Wright State University–Lake Campus
- Motto: Ad docendum, Investigandum, Serviendum (Latin)
- Motto in English: Teaching, Research, Service
- Type: Public
- Established: 1962; 64 years ago
- Parent institution: Wright State University
- Dean: Dan E. Krane
- Academic staff: 68
- Students: 1,205
- Location: Celina, Ohio, U.S. 40°32′45″N 84°30′32″W﻿ / ﻿40.5458°N 84.5089°W
- Campus: Rural, 211 acres (85 ha);
- Colors: Green and gold
- Nickname: Lakers
- Website: lake.wright.edu

= Wright State University–Lake Campus =

Public university in Celina, Ohio, U.S.

Wright State University–Lake Campus is a branch campus of Wright State University located in Jefferson Township, between Celina, and St. Marys, Ohio. The 211 acre campus sits on the northern shore of Grand Lake St. Marys at 7600 Lake Campus Drive. Founded in 1962 by the Western Ohio Educational Foundation, an organization created to support higher education in the Mercer and Auglaize counties of Ohio, the school was affiliated with Ohio Northern University before it became a branch campus of Wright State University in 1969. Located near Dayton, Wright State is part of the University System of Ohio.

== Academics ==
The WSU-Lake Campus offers general education courses and certificate programs, associate degrees, bachelor's degrees and a Master of Business Administration degree. The school participates in the Ohio Transfer Module, which allows for the transfer of credits among Ohio's public colleges and universities. In addition, nine degrees are offered jointly by the WSU-Lake Campus and the main campus of Wright State University in Fairborn, Ohio.

==Facilities==
- Dwyer Hall: At the center of campus, Dwyer Hall houses classrooms, computer labs, science labs, a cafeteria, a bookstore, student services staff, and faculty and administration offices.
- Andrews Hall: The library is located in Andrews Hall along with the student success center, computer labs, science labs, and a nursing simulation lab.
- Agriculture Education and Water Quality Center: Completed in 2018, the building houses a multipurpose classroom, an agriculture lab, and a water quality lab.
- Trenary Hall: Renovated in 2015, Trenary Hall houses labs and classrooms for engineering academic programs and the Business Enterprise Center.

===Campus Housing===
Campus housing consists of three apartment houses on the west end of campus with a capacity of 96 residents.
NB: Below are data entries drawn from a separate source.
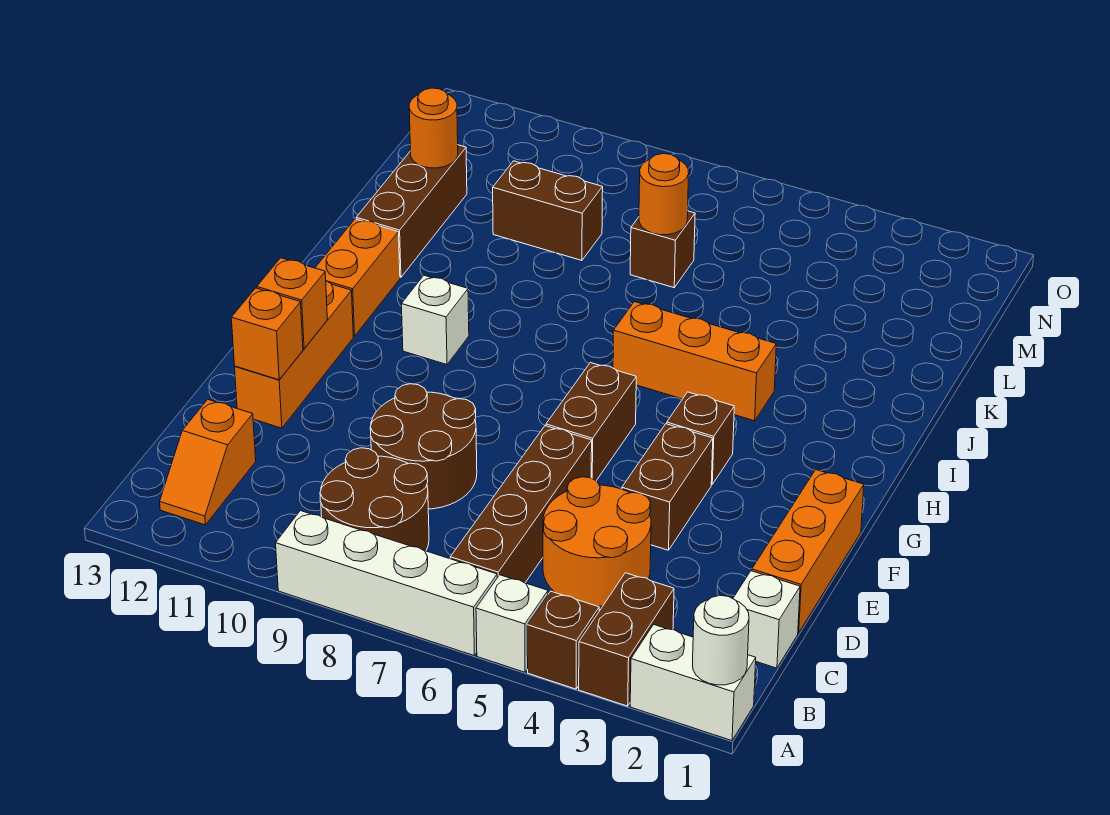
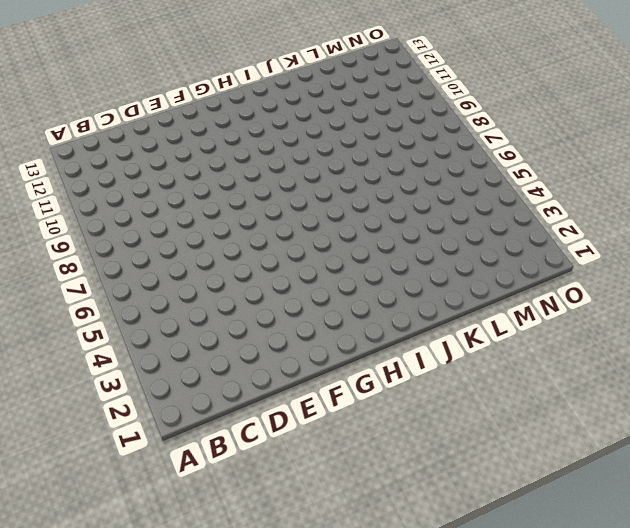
none -> white brick A1:A2 level 1
none -> brown brick A3:B3 level 1
none -> brown brick A4 level 1

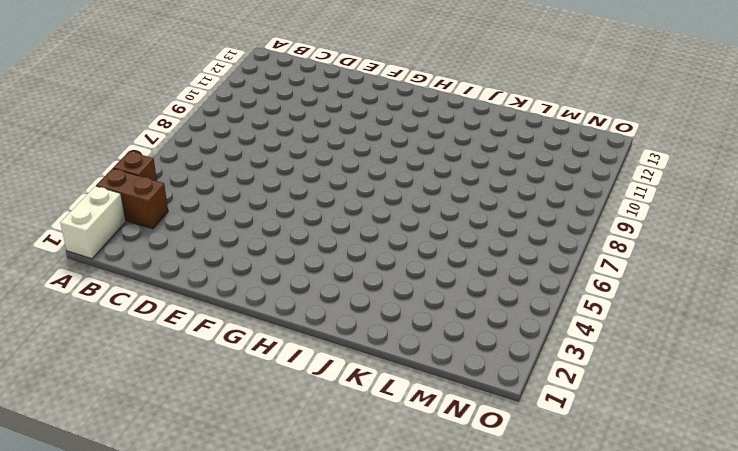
none -> white brick A5 level 1
none -> white brick A6:A9 level 1
none -> brown brick B6:E6 level 1

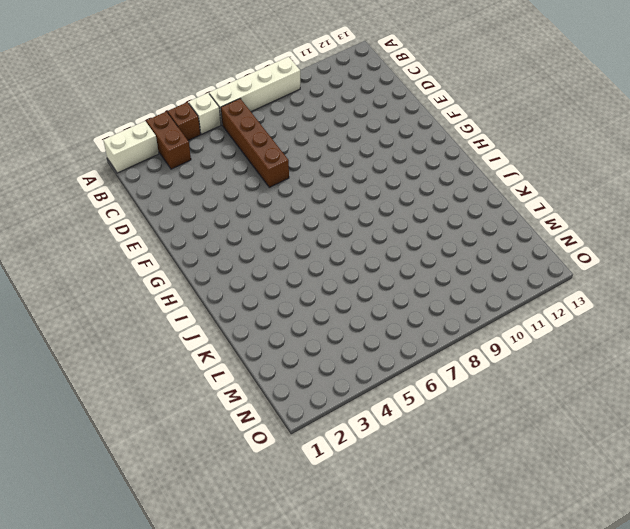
none -> brown round brick B8:C9 level 1
none -> orange slope B12:C12 level 1 top C
none -> white brick C1 level 1

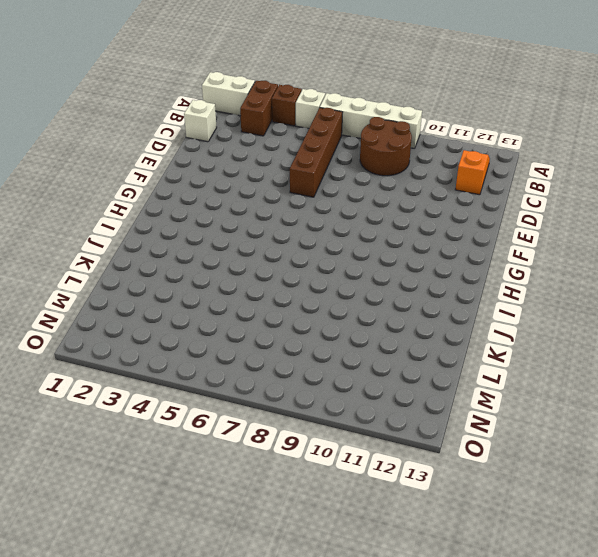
none -> orange round brick C4:D5 level 1
none -> orange brick D1:F1 level 1
none -> brown round brick D8:E9 level 1

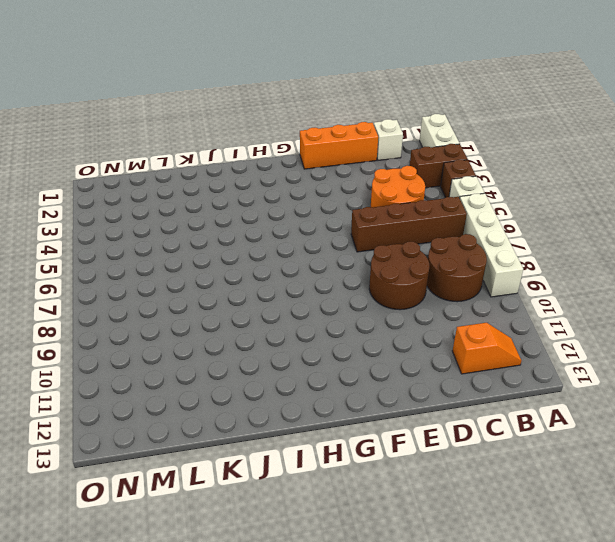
none -> brown brick E4:F4 level 1
none -> orange brick E12:G12 level 1
none -> brown brick F6:G6 level 1

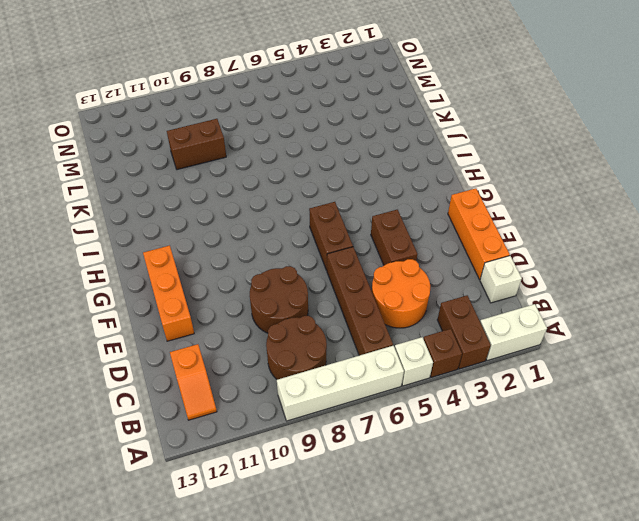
none -> brown brick G4 level 1
none -> white brick H10 level 1
none -> orange brick H12:I12 level 1

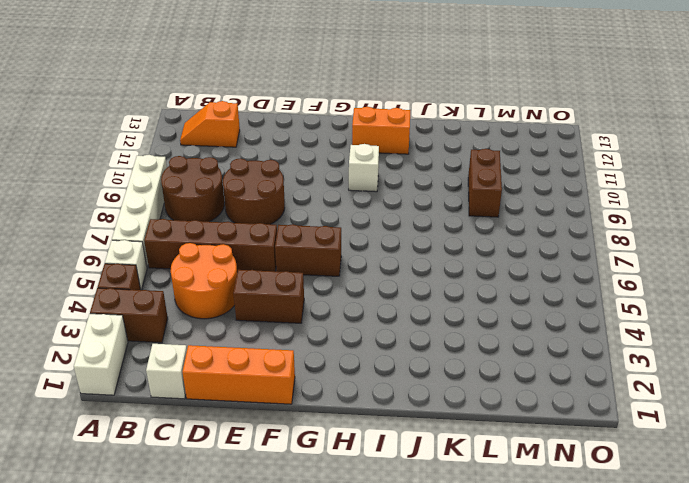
none -> orange brick E12:G12 level 1
none -> brown brick G4 level 1
none -> orange brick I4:I6 level 1

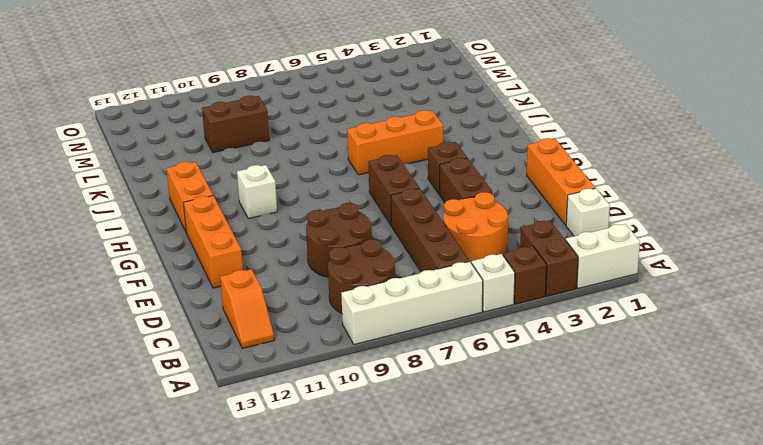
none -> brown brick J12:L12 level 1
none -> brown brick L7 level 1
none -> white round brick A1 level 2

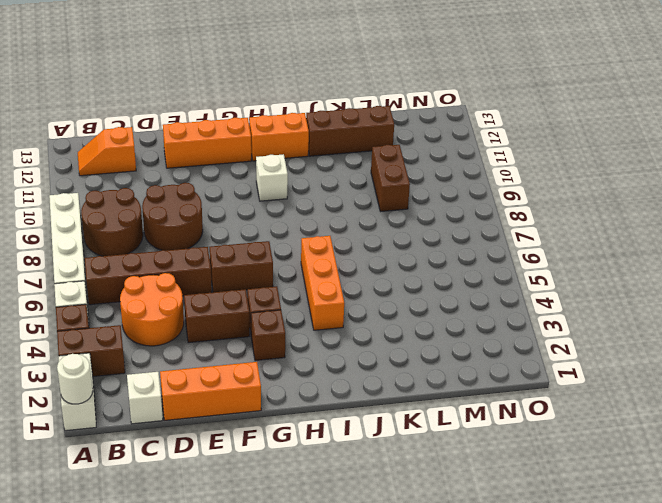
brown brick G3 level 1 -> brown brick L7 level 1
none -> orange brick E12 level 2
none -> orange brick F12 level 2
none -> orange round brick L7 level 2

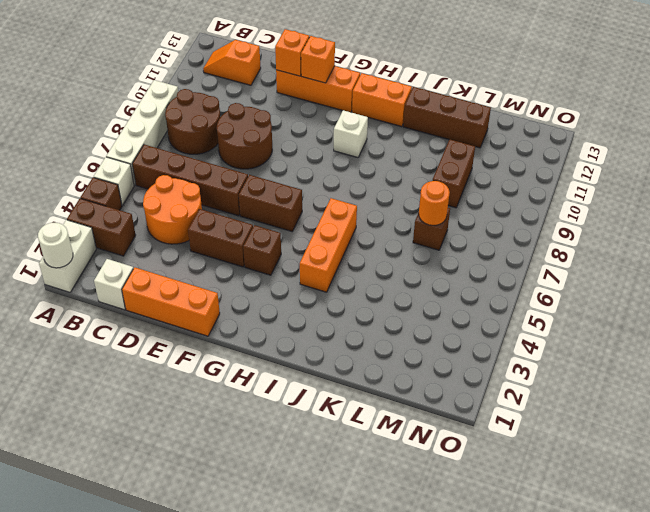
none -> orange round brick L12 level 2

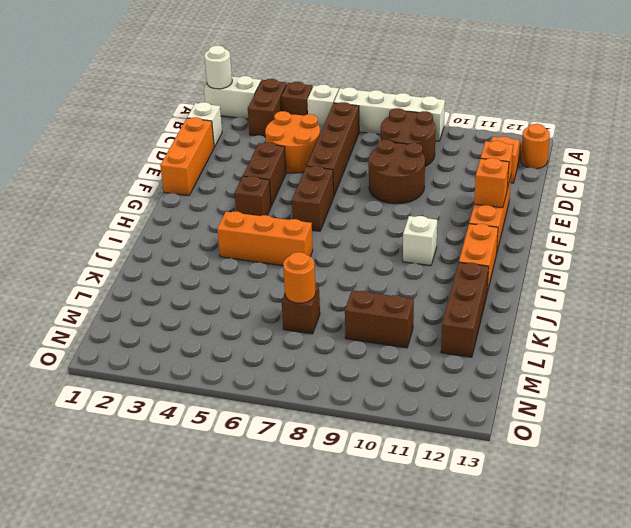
orange round brick B13 level 1 -> orange round brick L12 level 2

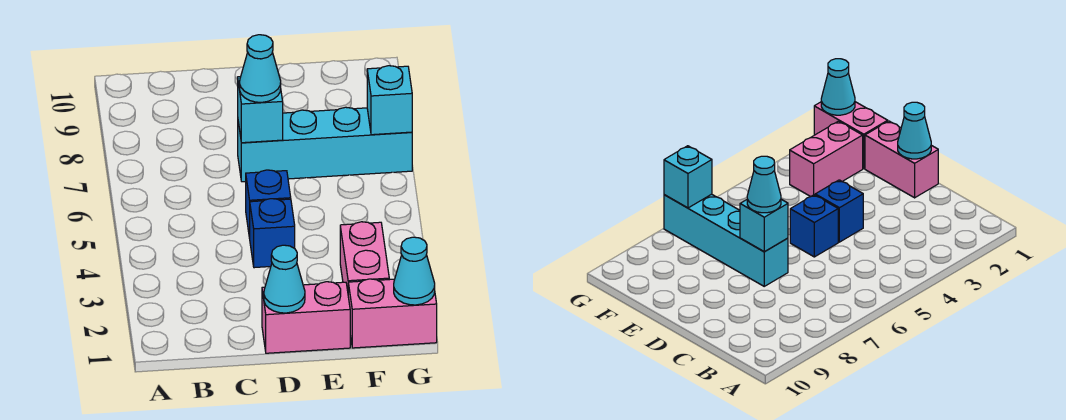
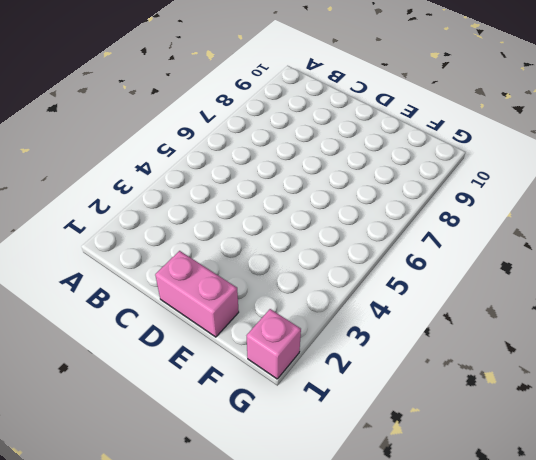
pink brick G1 level 1 -> pink brick F1:G1 level 1
none -> blue brick D4 level 1
none -> blue brick D5 level 1

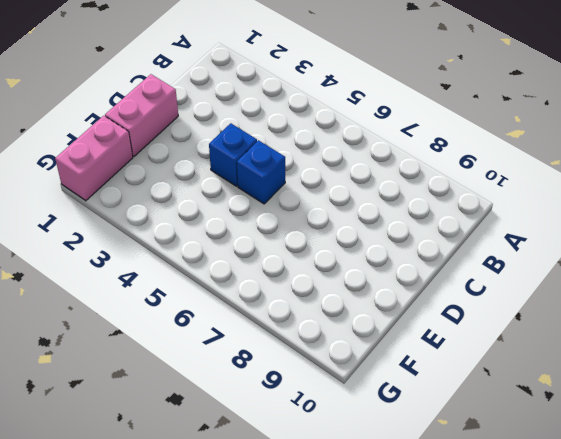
none -> cyan brick D7:G7 level 1
none -> pink brick F2:F3 level 1

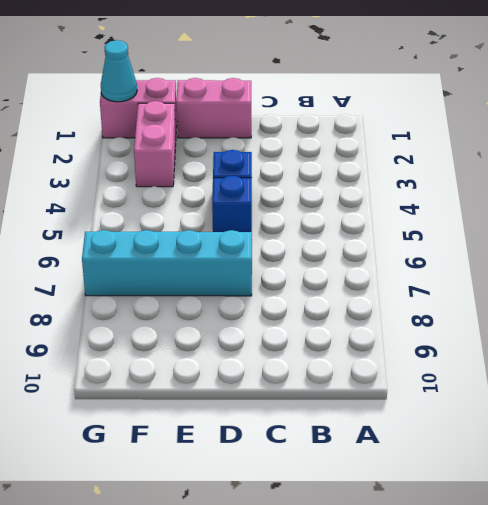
none -> cyan cone D1 level 2
none -> cyan brick D7 level 2

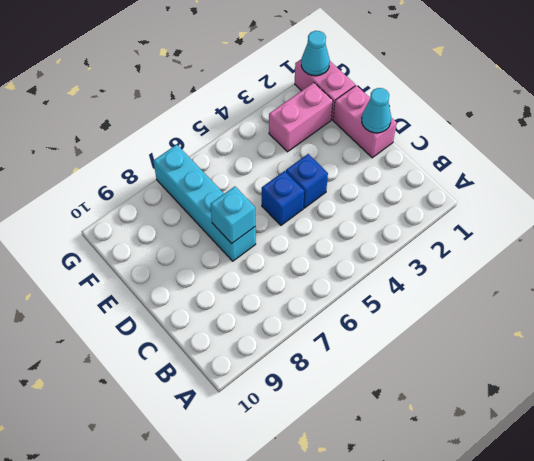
none -> cyan brick G7 level 2
none -> cyan cone D7 level 3

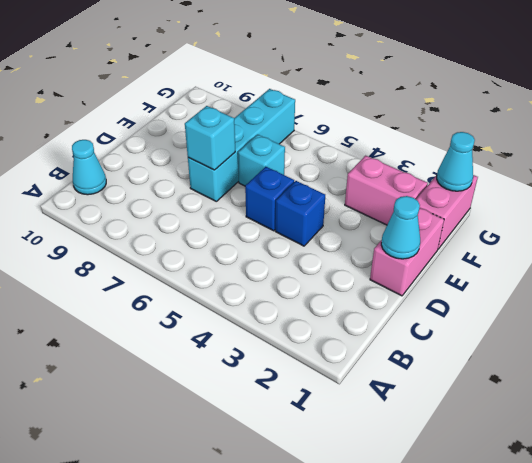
cyan cone B10 level 1 -> cyan cone D7 level 3
cyan brick E6 level 1 -> cyan brick G7 level 2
Knapke Villa, East Villa, and West Villa contain townhouse-style apartments on the shores of Grand Lake St. Marys.

== Rankings ==
- Affordable Schools ranked the WSU-Lake Campus third on its list of the "20 Best Affordable Schools in Ohio for Bachelor’s Degree 2020."
- Universities.com ranked WSU-Lake Campus ninth among the "Best Engineering Technology Colleges in Ohio for 2021."
- Prepler.com ranked the WSU-Lake Campus 12th on its list of the "2021 Best Public Colleges in Ohio."
- EdSmart.org ranked the WSU-Lake Campus RN-BSN Completion Program 14th on its list of the "30 Most Affordable Online RN to BSN Programs."
- Great Value Colleges ranked WSU-Lake Campus 18th on its list of the "100 Most Affordable Small Colleges East of the Mississippi."
- CollegeCalc ranked the WSU-Lake Campus 19th on its list of "The Cheapest Colleges in Ohio by In State Tuition for 2021."

== Athletics ==
The Wright State–Lake (WSULC) athletic teams are called the Lakers. The university is a member of the United States Collegiate Athletic Association (USCAA).

WSULC competes in three intercollegiate varsity sports: Men's sports include baseball and basketball; while women's sports include cross country and volleyball.